11 February 2010

The ’10s was the decade when Haiti replaced Angola in our comfortable, condescending worldview as the most woe-begotten place on Earth. Years of brutal repression under the Duvaliers and their Tonton Macoute, coupled with huge external debt, had left the country politically and economically precarious, so Haiti was particularly ill-equipped for the massive earthquake that struck it in January 2010. The immediate natural disaster segued into a persistent humanitarian catastrophe. One of the contemporary responses in the UK was this charity record to raise funds for supplies and relief.

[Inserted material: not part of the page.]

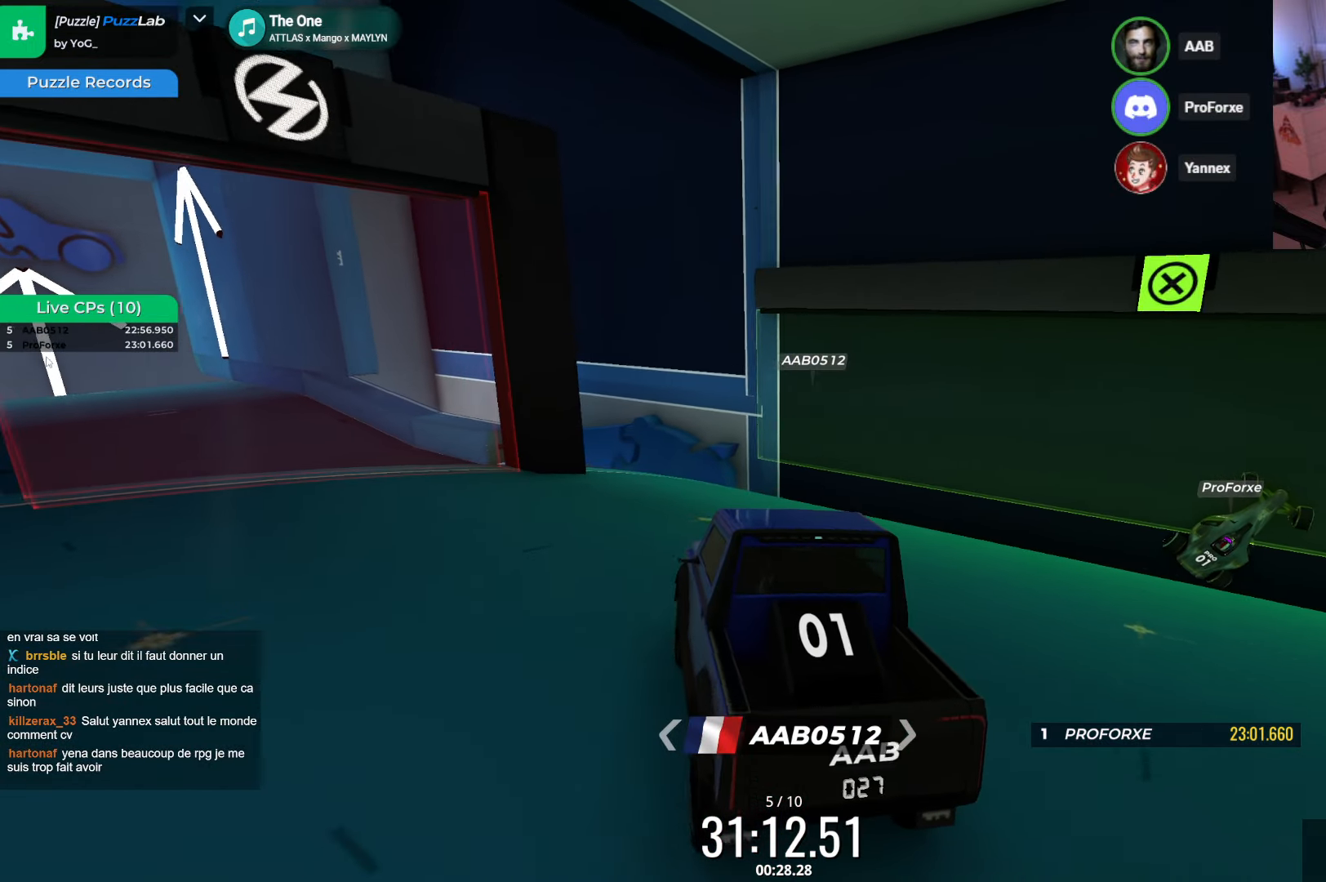
{"keys": ["left"], "events": []}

I’m not a fan of REM or their original ‘Everybody Hurts’. This charity version is essentially the same REM arrangement with guest vocalists, so it doesn’t move the needle either way for me. Thankfully, the participants—a mix of boybands, UK TV talent show alumni and random superstars like Mariah and Kylie—keep their contributions restrained, with the exception of the ever-dreadful Jon Bon Jovi showboating in the mid section. I get how the in-built feels and climactic swell of ‘Everybody Hurts’ make it almost purpose-built for charity projects like this, and the money it raised did undoubted good for real fellow human beings in appalling trouble. I’d just prefer if our collective public response to the catastrophic suffering of others included some shared outrage and political action at how whole countries can be made so systemically vulnerable in the first place. Instead, we merely sigh performatively via the medium of Westlife cooing at the people of Haiti to “hold on” as if our experience of hurt could possibly compare to theirs.